Here, at HSE, the students are actually getting hands-on practical experience of working in a Fab Lab and designing various objects for cities of the future. This is all part of the City Project: Things course that I am involved in here together with my colleague Elena Mitrofanova. The course aims to teach students to design and produce objects and spaces utilising digital technologies. Each semester the scale of the projects increases, starting from domestic things, to entire buildings and later communities and cities. Thus, students can learn how to use technology to document, analyse and reinvent processes and objects. At the end of the module students produce their first full-scale prototype.

This semester, students are working on the scale of an interior object and investigate new relationships between space, its limits, the objects it contains, the networks that connect things with spaces and people who inhabit it. The project begins with the analysis of the selected space or process using various media and data. Then students make a design proposal and produce a prototype of an object that will be built in the laboratory and, subsequently, will be implemented into the real environment and tested by real users. I find that this learning by doing is the best way to teach future urban designers.

Furthermore, in a constantly changing world, it is extremely important to understand the cause and effect process in order to manage cities and take more efficient and effective actions. Figuratively speaking, ‘Does the flap of a butterfly's wings in Brazil could set off a tornado in Moscow?’ In other words, today small actions are more and more relevant in a globally interconnected world.  So, my Impact Analysis course will teach students to evaluate social, economic and environmental urban transformations, and juxtapose this evaluation with their initial forecasts. During the course, participants will be challenged to generate a real impact on a local and global scale, supported by exponential technologies.

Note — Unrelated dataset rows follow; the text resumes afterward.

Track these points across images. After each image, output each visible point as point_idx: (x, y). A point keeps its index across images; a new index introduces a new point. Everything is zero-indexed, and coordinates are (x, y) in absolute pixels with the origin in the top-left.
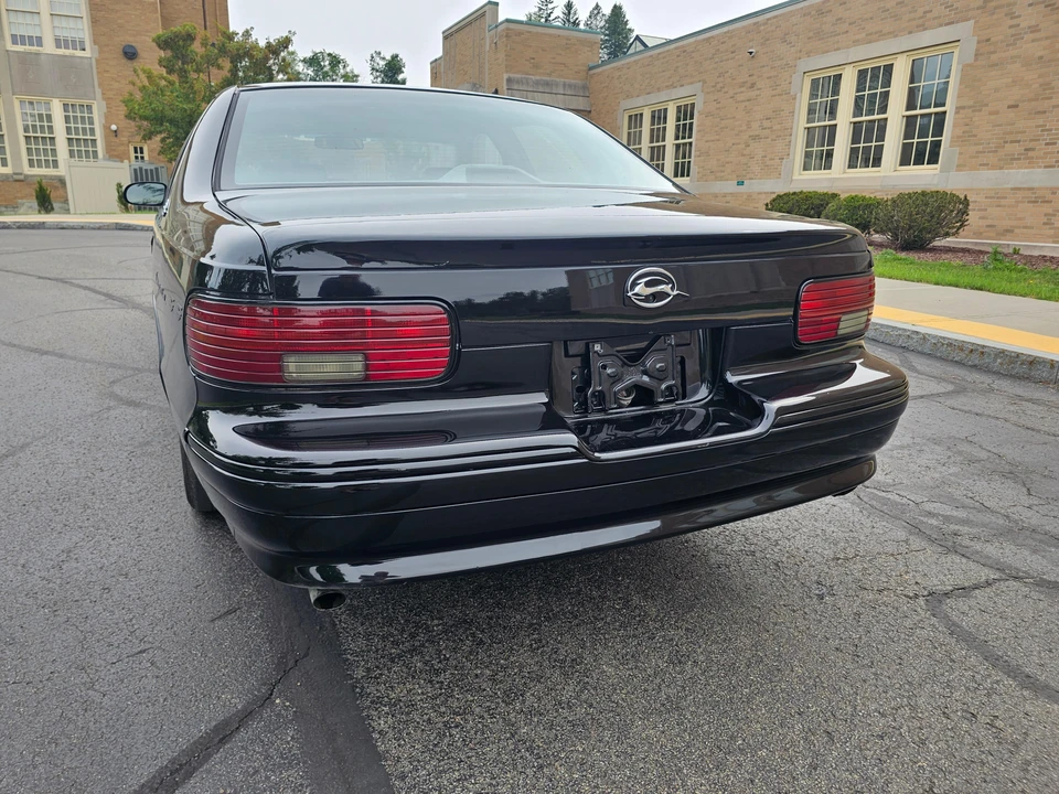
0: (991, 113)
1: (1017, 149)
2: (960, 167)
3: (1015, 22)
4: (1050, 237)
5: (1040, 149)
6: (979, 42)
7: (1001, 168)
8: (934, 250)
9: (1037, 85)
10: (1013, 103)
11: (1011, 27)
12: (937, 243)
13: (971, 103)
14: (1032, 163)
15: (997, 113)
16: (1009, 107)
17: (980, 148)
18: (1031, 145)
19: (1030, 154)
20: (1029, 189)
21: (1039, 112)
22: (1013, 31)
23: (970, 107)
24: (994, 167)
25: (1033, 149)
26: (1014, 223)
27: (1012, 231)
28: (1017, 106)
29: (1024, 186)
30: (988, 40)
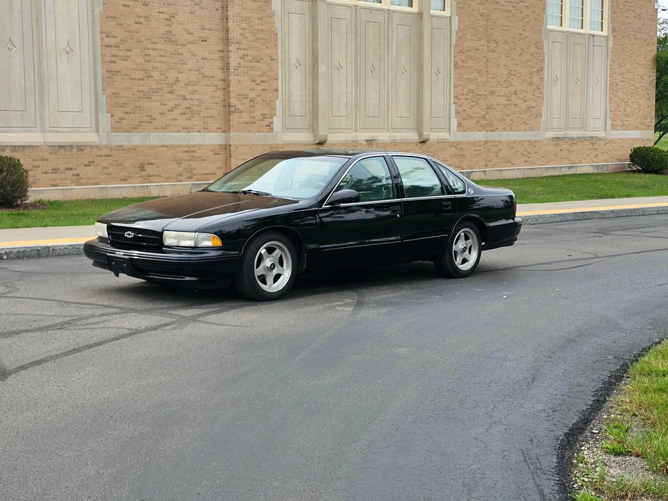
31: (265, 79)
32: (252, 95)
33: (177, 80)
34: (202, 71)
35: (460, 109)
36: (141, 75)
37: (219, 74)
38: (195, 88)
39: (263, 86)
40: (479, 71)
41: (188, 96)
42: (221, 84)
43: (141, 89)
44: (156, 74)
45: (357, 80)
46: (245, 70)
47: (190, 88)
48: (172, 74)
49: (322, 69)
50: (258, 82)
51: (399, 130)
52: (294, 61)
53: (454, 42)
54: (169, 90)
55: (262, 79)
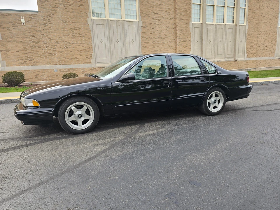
0: (12, 53)
1: (22, 61)
2: (7, 65)
3: (11, 32)
4: (37, 80)
5: (28, 62)
6: (1, 35)
7: (20, 66)
8: (21, 86)
9: (22, 48)
10: (17, 51)
11: (10, 33)
12: (21, 84)
13: (5, 50)
14: (27, 64)
15: (14, 53)
16: (17, 52)
17: (12, 61)
18: (26, 61)
19: (26, 63)
20: (29, 70)
21: (25, 54)
22: (11, 34)
23: (5, 51)
24: (17, 66)
25: (27, 62)
26: (28, 78)
27: (28, 80)
28: (19, 52)
29: (27, 70)
30: (4, 35)
31: (187, 46)
32: (183, 50)
33: (162, 48)
34: (169, 45)
35: (248, 51)
36: (152, 47)
37: (174, 45)
38: (167, 50)
39: (186, 48)
40: (255, 40)
41: (165, 52)
42: (174, 48)
43: (152, 51)
44: (156, 47)
45: (215, 44)
46: (181, 44)
47: (165, 50)
48: (161, 46)
49: (204, 42)
50: (185, 47)
51: (228, 58)
52: (196, 41)
53: (247, 32)
54: (160, 50)
55: (186, 46)
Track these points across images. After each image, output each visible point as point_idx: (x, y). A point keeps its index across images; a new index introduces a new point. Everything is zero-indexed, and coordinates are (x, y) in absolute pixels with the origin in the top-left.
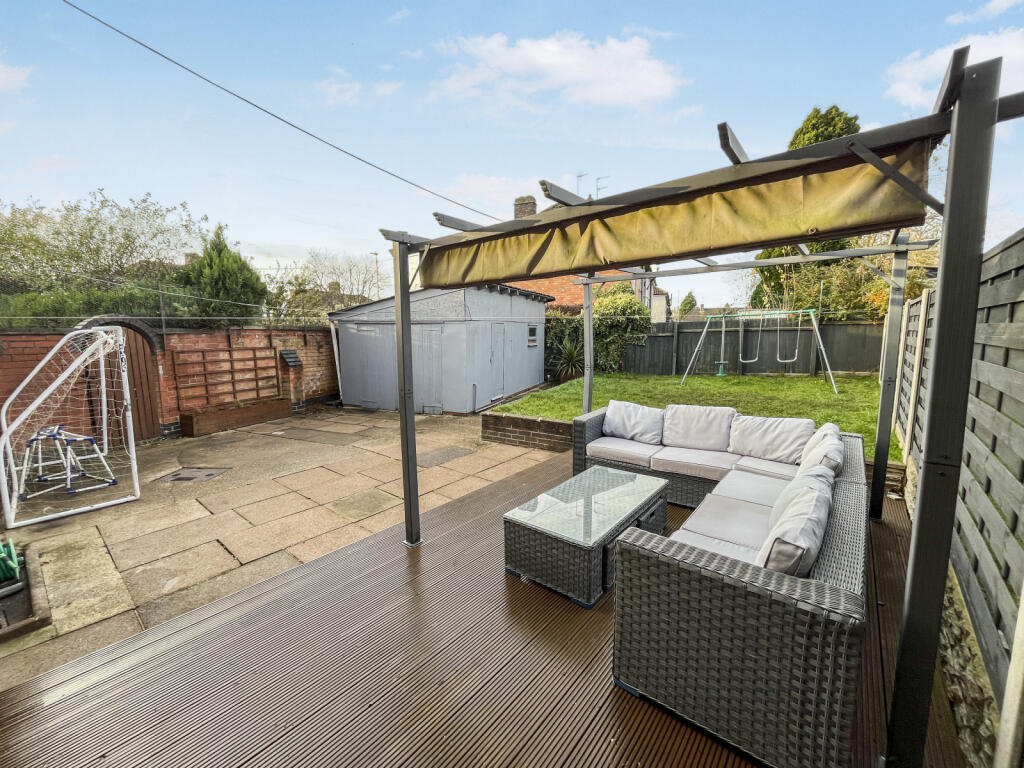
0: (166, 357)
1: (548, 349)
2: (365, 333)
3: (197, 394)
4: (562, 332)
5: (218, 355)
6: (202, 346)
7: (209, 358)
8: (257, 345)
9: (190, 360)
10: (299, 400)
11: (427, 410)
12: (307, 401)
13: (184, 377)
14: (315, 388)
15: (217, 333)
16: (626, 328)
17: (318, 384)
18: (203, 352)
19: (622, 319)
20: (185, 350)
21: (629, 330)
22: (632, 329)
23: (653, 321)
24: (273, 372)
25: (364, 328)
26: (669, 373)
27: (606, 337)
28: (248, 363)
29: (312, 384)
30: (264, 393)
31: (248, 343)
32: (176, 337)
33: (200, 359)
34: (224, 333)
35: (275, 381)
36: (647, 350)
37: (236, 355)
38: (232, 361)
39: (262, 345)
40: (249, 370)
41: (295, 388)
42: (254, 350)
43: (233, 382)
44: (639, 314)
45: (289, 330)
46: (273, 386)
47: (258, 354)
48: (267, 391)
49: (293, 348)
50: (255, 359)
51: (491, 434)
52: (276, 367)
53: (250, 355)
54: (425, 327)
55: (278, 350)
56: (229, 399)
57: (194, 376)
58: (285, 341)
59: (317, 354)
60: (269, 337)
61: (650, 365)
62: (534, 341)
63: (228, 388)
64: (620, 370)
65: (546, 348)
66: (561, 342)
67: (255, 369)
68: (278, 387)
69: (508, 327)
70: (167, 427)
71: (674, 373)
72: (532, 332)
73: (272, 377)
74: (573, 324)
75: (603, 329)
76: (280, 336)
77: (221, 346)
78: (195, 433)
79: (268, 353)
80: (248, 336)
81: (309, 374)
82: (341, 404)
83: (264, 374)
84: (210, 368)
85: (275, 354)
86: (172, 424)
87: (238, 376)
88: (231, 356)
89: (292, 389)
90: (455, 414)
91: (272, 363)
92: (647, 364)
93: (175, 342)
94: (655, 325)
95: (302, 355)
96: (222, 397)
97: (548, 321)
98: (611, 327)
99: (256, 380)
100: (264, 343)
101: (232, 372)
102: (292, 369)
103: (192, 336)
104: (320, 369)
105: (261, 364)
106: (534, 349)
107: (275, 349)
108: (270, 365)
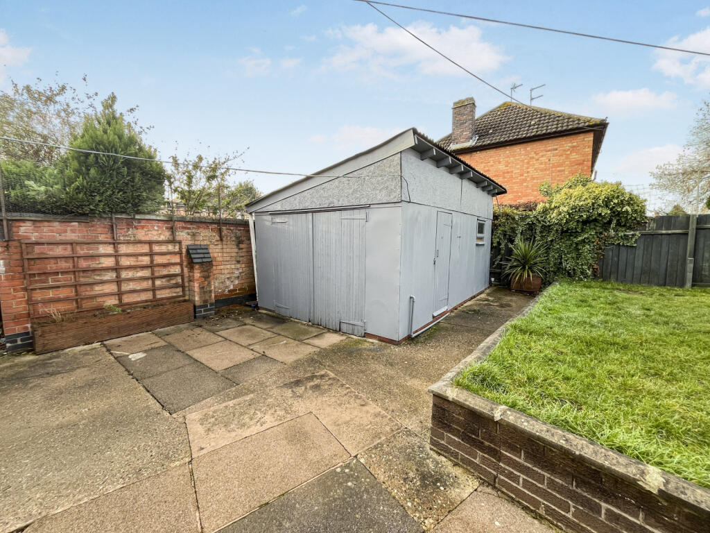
0: (12, 250)
1: (495, 249)
2: (279, 226)
3: (61, 296)
4: (513, 230)
5: (98, 249)
6: (70, 236)
7: (81, 251)
8: (155, 238)
9: (51, 253)
10: (205, 301)
11: (344, 328)
12: (217, 301)
13: (39, 274)
14: (232, 287)
15: (96, 222)
16: (610, 222)
17: (237, 282)
18: (71, 244)
19: (606, 212)
20: (42, 241)
21: (613, 225)
22: (619, 224)
23: (649, 214)
24: (177, 270)
25: (278, 219)
26: (682, 285)
27: (576, 234)
28: (140, 258)
29: (228, 283)
30: (161, 294)
31: (141, 235)
32: (28, 224)
33: (68, 252)
34: (107, 222)
35: (179, 280)
36: (639, 252)
37: (123, 249)
38: (117, 256)
39: (162, 238)
40: (143, 267)
41: (202, 288)
42: (150, 243)
43: (118, 281)
44: (629, 204)
45: (201, 222)
46: (177, 286)
47: (156, 248)
48: (168, 291)
49: (205, 243)
50: (151, 254)
51: (451, 442)
52: (181, 264)
53: (146, 249)
54: (345, 214)
55: (184, 244)
56: (111, 302)
57: (57, 273)
58: (194, 235)
59: (236, 250)
60: (172, 230)
61: (643, 272)
62: (481, 239)
63: (113, 288)
64: (595, 276)
65: (492, 248)
66: (512, 241)
67: (151, 266)
68: (183, 286)
69: (457, 219)
70: (12, 339)
71: (689, 284)
72: (481, 228)
73: (175, 276)
74: (528, 220)
75: (573, 225)
76: (189, 229)
77: (101, 238)
78: (37, 350)
79: (170, 247)
80: (143, 227)
81: (226, 272)
82: (257, 307)
83: (165, 272)
84: (83, 264)
85: (180, 248)
86: (18, 335)
87: (124, 275)
88: (116, 250)
89: (197, 289)
90: (381, 339)
91: (176, 259)
92: (637, 272)
93: (26, 230)
94: (652, 219)
95: (216, 252)
96: (100, 300)
97: (496, 217)
98: (585, 222)
99: (153, 279)
100: (165, 235)
101: (117, 269)
102: (197, 267)
103: (56, 224)
104: (238, 266)
105: (159, 260)
106: (481, 248)
107: (180, 243)
108: (173, 261)
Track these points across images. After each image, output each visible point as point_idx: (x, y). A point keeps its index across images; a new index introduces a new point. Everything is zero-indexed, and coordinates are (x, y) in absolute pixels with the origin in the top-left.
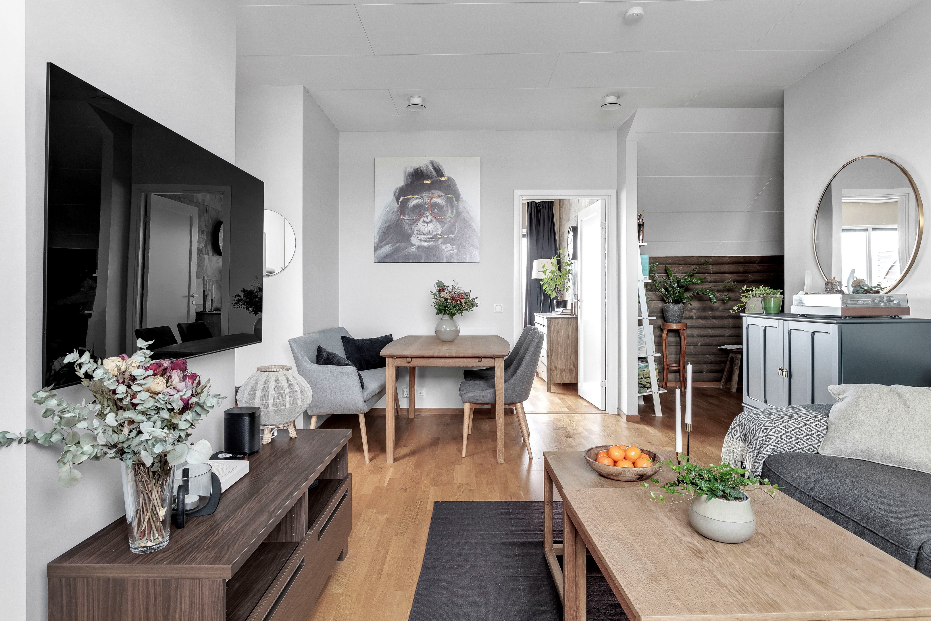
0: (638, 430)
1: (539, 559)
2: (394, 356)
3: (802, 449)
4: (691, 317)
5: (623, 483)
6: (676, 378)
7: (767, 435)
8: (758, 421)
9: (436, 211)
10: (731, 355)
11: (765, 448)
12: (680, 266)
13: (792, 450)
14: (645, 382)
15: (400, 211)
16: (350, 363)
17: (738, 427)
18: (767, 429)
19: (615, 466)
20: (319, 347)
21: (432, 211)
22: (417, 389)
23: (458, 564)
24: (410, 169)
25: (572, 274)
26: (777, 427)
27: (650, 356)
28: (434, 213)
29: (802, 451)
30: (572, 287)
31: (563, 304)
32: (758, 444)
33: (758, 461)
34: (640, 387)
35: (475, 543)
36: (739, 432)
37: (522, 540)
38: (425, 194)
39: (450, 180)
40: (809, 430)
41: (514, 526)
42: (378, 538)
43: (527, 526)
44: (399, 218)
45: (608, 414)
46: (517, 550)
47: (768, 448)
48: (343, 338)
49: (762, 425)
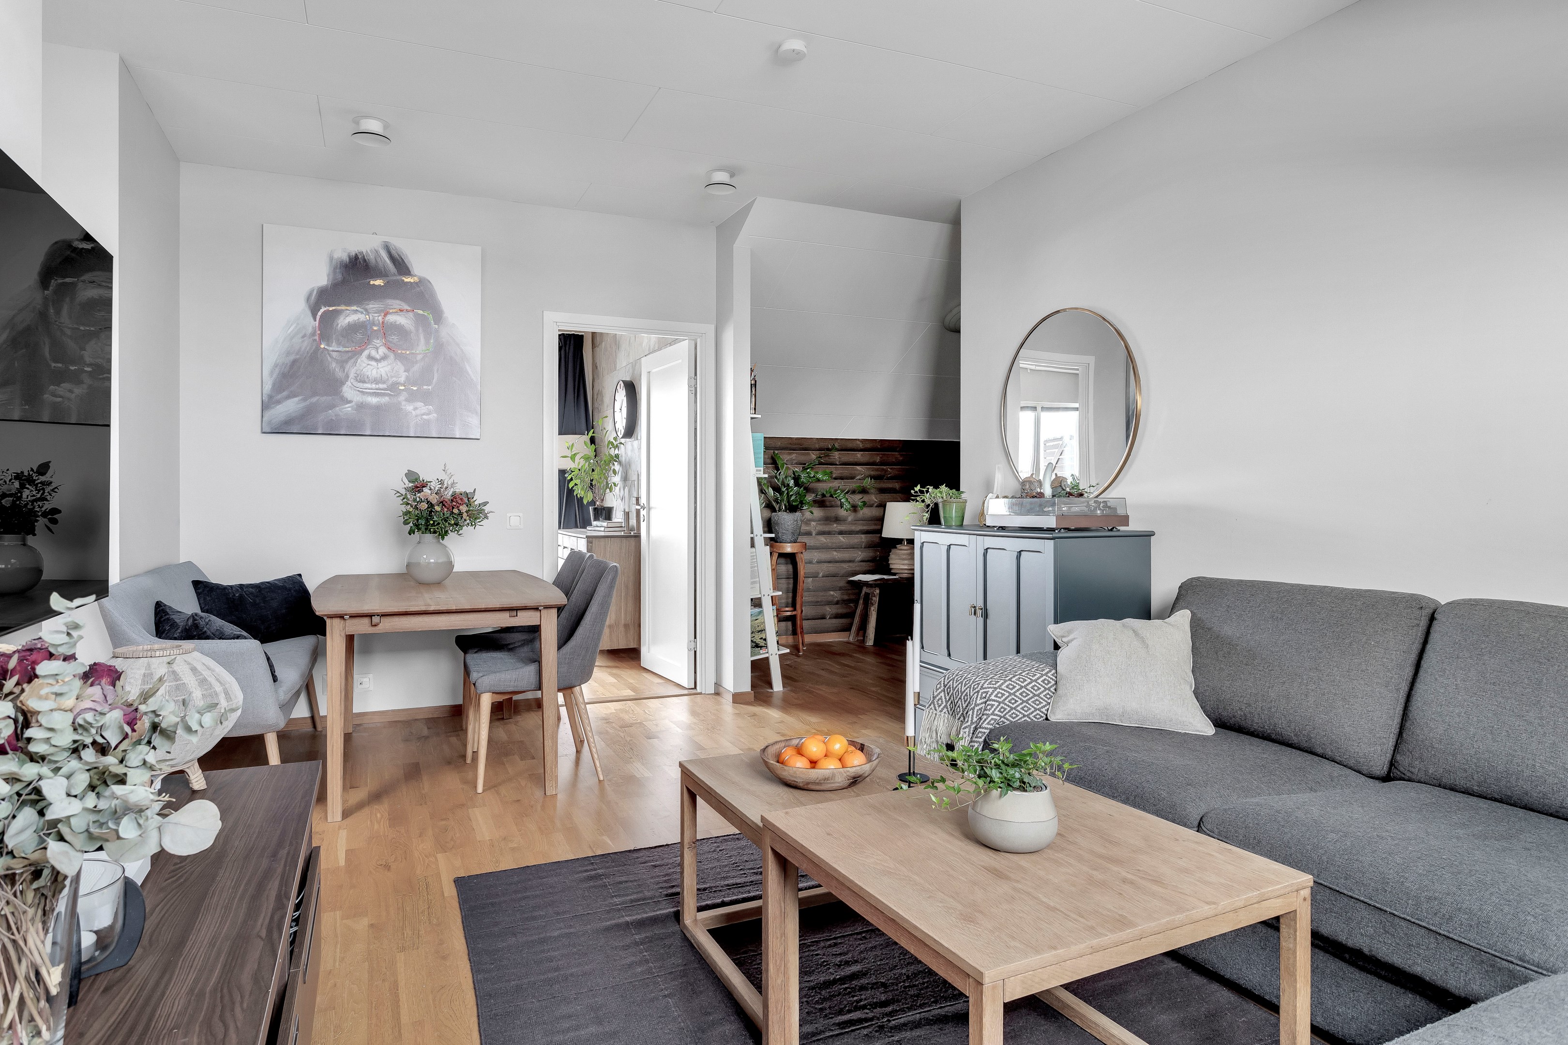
0: (754, 715)
1: (677, 941)
2: (346, 615)
3: (1028, 716)
4: (809, 534)
5: (828, 794)
6: (787, 630)
7: (987, 700)
8: (973, 682)
9: (394, 338)
10: (865, 590)
11: (985, 720)
12: (794, 453)
13: (1017, 719)
14: (757, 637)
15: (320, 334)
16: (244, 633)
17: (942, 694)
18: (987, 693)
19: (814, 768)
20: (158, 605)
21: (388, 339)
22: (356, 676)
23: (542, 977)
24: (342, 255)
25: (620, 463)
26: (999, 687)
27: (766, 595)
28: (391, 342)
29: (1028, 719)
30: (620, 485)
31: (605, 513)
32: (975, 716)
33: (976, 739)
34: (752, 647)
35: (559, 936)
36: (944, 700)
37: (639, 917)
38: (373, 306)
39: (422, 282)
40: (1036, 688)
41: (616, 896)
42: (367, 963)
43: (637, 893)
44: (318, 348)
45: (700, 694)
46: (636, 934)
47: (989, 719)
48: (197, 584)
49: (980, 687)
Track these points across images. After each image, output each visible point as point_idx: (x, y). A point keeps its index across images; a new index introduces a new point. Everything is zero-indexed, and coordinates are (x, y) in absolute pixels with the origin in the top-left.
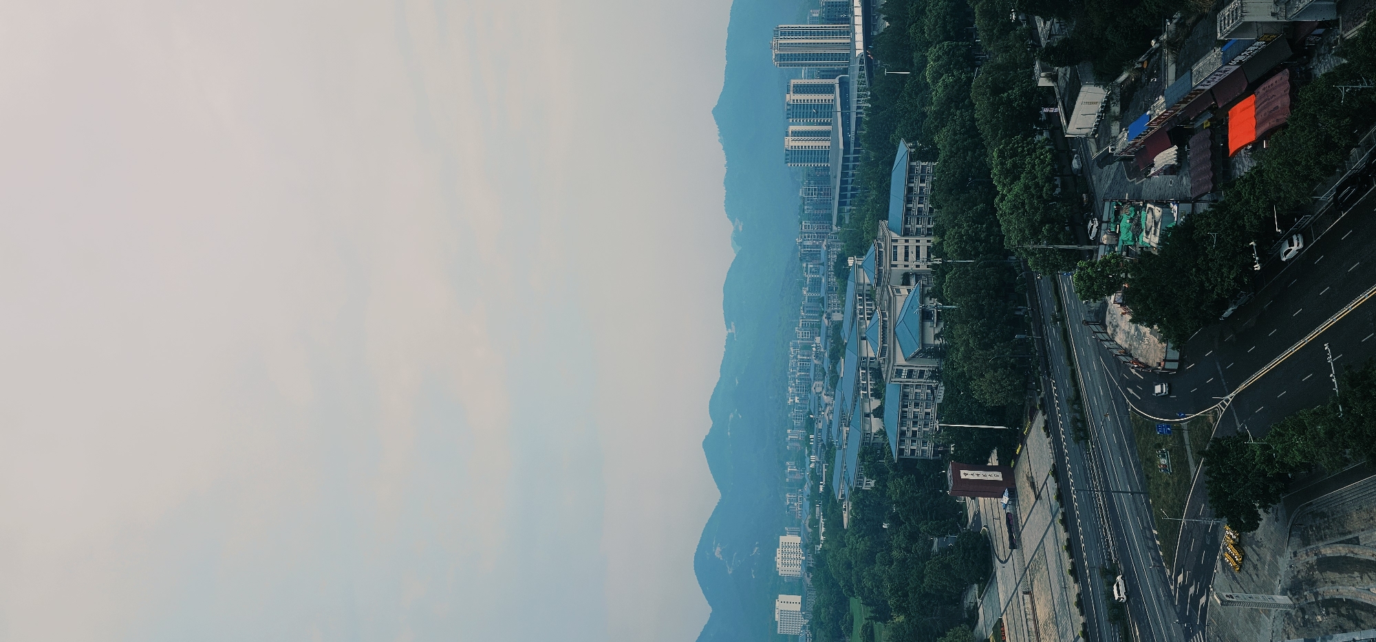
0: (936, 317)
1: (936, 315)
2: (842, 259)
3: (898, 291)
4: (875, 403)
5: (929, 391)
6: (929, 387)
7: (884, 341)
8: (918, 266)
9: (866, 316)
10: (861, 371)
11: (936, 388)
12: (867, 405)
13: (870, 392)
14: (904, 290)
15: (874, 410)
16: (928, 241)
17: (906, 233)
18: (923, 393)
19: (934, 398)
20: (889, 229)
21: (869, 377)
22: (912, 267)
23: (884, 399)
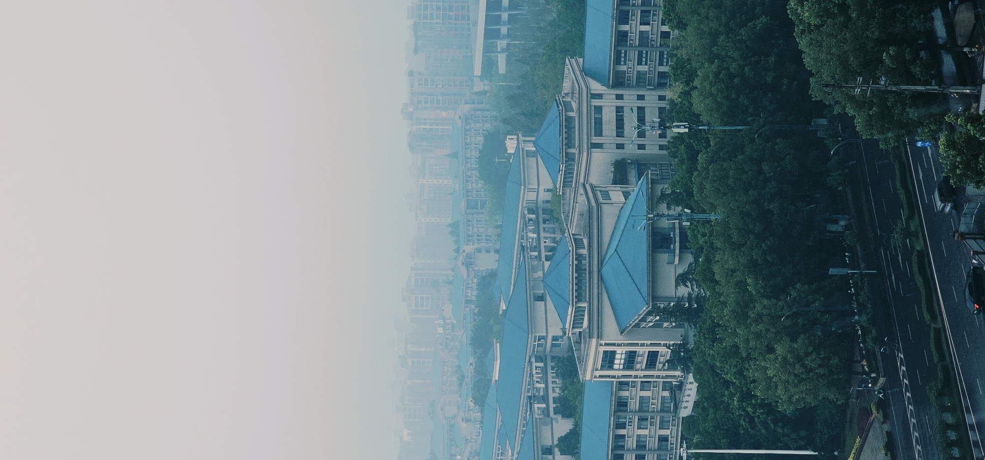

The course will encourage students’ self-critical spirit and ability to redesign. As a result, the students will be able to not only design the indicators to measure the impact of urban transformation projects (for instance, identifying components, relationships and behavior patterns in a specific urban context, using data analysis and visualization), but also create effective strategies for project implementation in different fields such as inclusive education, responsible water consumption, recycling electronics waste, and so on.